On her veranda Madame Bernice sighed at the sad enormity. “What you’re saying, Lady — and with admirable taste — is that if the Blessed Mother had not been believed about the virgin birth, she would have been stoned, in the barbaric style of those days.” She did not even have to touch her forehead to signal the emphasis she was placing on our words just spoken. She only stared ahead. I thought her eyes might have misted.
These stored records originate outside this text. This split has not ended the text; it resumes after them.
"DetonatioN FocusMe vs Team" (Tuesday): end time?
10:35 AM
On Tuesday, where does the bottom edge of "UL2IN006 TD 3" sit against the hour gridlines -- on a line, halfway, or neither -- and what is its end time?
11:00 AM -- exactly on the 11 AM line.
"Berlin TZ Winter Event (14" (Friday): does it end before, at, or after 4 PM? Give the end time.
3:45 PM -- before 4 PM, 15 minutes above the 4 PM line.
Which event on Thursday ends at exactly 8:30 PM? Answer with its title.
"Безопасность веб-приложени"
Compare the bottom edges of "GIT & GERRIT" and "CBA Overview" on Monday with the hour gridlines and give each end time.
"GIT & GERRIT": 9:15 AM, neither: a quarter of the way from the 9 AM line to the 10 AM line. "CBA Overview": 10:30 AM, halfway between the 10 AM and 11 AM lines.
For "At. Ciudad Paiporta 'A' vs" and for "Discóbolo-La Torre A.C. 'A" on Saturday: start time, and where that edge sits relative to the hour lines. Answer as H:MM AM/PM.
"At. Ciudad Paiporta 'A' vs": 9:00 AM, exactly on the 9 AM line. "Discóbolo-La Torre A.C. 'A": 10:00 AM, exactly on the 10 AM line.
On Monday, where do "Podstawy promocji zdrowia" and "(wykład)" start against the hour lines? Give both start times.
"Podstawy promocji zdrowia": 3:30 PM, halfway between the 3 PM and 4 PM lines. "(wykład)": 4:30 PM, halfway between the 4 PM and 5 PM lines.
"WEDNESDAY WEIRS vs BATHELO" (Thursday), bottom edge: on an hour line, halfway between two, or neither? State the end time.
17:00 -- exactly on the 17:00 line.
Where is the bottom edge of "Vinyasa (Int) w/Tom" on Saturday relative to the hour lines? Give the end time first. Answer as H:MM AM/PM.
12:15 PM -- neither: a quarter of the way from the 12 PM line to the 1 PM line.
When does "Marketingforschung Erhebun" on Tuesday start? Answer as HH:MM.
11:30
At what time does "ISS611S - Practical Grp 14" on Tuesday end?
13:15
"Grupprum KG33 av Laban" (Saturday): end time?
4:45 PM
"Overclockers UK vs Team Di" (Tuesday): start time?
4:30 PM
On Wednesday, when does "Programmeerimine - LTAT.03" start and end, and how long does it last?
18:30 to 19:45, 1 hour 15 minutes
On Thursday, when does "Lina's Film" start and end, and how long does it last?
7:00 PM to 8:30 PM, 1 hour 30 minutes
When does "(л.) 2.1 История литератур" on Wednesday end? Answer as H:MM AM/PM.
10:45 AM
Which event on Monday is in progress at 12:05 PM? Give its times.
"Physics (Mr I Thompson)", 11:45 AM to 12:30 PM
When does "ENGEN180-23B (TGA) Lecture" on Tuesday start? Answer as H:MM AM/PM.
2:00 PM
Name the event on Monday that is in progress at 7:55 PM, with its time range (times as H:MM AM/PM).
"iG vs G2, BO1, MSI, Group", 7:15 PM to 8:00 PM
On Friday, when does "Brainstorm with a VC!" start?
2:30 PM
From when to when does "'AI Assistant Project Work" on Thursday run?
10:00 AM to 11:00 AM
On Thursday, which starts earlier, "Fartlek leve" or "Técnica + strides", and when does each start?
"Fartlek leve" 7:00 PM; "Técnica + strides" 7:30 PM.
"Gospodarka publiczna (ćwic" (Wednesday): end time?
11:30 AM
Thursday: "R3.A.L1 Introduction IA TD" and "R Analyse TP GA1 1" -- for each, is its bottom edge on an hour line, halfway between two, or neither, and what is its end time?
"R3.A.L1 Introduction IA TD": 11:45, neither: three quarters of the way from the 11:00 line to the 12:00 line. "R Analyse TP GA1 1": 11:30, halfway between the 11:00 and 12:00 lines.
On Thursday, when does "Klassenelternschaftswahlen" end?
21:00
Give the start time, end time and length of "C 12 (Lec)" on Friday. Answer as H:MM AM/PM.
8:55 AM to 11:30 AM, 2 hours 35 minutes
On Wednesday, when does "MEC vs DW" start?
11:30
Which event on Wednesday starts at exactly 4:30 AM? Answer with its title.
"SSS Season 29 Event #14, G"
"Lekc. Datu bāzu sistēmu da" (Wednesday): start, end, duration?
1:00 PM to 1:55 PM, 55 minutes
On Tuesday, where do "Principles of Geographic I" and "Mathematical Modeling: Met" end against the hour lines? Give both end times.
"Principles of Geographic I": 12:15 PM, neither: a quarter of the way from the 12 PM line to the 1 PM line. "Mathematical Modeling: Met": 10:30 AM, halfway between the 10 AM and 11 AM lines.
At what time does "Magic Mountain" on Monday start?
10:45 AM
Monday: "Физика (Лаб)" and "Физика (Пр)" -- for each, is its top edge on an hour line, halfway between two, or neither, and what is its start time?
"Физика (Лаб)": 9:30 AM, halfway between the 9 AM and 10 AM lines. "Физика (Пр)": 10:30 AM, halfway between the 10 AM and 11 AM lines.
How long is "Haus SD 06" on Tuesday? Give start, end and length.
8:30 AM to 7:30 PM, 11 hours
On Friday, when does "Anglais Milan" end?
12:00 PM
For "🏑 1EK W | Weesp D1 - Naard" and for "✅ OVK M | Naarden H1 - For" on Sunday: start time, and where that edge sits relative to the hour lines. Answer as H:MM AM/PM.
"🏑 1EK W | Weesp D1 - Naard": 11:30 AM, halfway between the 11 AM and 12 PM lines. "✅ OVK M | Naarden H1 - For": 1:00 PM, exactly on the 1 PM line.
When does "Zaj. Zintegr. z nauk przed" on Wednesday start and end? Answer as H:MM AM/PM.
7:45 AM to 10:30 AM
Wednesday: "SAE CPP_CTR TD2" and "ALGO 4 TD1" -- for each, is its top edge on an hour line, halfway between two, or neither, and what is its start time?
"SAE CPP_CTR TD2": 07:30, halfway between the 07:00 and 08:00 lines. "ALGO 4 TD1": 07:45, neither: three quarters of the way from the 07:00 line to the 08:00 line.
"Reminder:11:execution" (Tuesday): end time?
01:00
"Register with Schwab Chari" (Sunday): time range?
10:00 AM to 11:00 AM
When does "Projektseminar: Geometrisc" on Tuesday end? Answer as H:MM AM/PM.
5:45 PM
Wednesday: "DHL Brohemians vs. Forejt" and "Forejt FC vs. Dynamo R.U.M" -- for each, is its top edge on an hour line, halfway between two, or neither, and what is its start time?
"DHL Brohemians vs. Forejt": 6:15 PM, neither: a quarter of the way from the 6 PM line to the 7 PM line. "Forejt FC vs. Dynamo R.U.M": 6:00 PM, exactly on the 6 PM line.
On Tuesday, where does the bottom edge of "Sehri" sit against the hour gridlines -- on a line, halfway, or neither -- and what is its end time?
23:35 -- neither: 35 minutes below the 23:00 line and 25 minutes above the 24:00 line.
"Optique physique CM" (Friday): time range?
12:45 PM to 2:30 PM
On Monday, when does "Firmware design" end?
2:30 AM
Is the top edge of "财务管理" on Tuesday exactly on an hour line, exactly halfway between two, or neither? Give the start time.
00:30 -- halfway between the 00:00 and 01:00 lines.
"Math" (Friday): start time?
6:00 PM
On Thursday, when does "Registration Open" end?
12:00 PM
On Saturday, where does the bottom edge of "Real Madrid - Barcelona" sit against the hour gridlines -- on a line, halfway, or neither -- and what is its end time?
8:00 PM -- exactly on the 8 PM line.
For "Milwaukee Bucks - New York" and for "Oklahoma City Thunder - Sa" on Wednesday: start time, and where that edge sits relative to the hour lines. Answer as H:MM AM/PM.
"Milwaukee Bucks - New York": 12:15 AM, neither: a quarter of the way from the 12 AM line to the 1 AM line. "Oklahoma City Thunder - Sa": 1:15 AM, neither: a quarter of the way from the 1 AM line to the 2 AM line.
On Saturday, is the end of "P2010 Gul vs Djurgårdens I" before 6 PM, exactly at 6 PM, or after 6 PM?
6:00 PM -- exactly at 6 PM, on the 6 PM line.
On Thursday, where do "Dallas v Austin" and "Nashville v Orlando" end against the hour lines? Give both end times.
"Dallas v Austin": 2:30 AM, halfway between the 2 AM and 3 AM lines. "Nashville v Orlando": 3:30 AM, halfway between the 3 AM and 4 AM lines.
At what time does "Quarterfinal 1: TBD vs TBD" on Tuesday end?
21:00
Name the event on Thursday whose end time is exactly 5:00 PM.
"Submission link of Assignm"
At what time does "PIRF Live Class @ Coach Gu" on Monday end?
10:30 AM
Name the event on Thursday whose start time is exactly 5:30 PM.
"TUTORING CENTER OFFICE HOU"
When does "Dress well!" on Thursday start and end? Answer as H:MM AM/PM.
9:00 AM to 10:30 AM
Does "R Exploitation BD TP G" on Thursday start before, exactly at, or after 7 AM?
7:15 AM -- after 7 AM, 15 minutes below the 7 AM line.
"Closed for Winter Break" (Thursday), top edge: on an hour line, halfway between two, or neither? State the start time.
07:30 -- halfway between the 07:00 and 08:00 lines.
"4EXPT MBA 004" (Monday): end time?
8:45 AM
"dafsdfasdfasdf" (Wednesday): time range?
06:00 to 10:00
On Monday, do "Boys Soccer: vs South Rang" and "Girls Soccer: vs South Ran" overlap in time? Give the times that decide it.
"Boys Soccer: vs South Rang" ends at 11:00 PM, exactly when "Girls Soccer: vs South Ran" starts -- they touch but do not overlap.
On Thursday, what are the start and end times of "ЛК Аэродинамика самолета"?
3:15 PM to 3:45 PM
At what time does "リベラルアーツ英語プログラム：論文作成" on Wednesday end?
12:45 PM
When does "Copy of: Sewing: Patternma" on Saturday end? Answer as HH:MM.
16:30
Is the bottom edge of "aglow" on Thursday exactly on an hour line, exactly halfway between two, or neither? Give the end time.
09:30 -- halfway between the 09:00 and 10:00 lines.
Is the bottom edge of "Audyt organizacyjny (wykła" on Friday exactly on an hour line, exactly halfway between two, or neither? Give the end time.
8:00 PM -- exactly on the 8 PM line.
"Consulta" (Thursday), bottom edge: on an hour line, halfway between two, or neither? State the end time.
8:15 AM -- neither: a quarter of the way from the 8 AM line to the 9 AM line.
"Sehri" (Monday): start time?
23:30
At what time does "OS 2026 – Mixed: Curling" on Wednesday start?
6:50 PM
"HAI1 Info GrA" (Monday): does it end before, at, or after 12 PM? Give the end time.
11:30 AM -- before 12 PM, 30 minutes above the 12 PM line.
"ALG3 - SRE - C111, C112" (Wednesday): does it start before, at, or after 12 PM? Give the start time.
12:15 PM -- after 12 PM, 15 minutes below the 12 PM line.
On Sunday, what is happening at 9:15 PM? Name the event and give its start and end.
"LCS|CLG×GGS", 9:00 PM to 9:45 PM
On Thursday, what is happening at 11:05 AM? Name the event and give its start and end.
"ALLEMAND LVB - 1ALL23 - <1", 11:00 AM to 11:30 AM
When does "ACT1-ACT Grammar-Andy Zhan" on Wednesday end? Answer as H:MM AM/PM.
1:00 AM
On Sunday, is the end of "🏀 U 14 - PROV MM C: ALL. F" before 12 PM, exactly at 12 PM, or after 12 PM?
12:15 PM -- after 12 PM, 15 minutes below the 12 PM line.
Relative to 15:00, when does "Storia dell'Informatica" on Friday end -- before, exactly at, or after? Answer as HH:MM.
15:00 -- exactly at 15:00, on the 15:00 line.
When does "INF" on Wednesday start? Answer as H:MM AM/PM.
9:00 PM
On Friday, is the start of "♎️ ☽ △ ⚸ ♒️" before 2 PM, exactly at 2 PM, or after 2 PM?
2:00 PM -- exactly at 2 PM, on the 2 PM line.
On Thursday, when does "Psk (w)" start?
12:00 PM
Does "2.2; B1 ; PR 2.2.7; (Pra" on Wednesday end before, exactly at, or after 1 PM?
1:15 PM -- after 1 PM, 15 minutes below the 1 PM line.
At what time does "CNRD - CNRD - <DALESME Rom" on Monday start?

We had entered a labyrinth of mystery we must eventually search through, but one she would prefer to leave unexplored. Quickly she cautioned: “None of which is to claim that the virgin birth was not announced to her by an angel.”
“That is not the intention, Madame,” I agreed.
Gray clouds had claimed the sun. The lawn was draped in mourning for a length of time so extended that I leaned back wearily in my chair. Everything in the garden had stopped, everything was quiet, everything had darkened.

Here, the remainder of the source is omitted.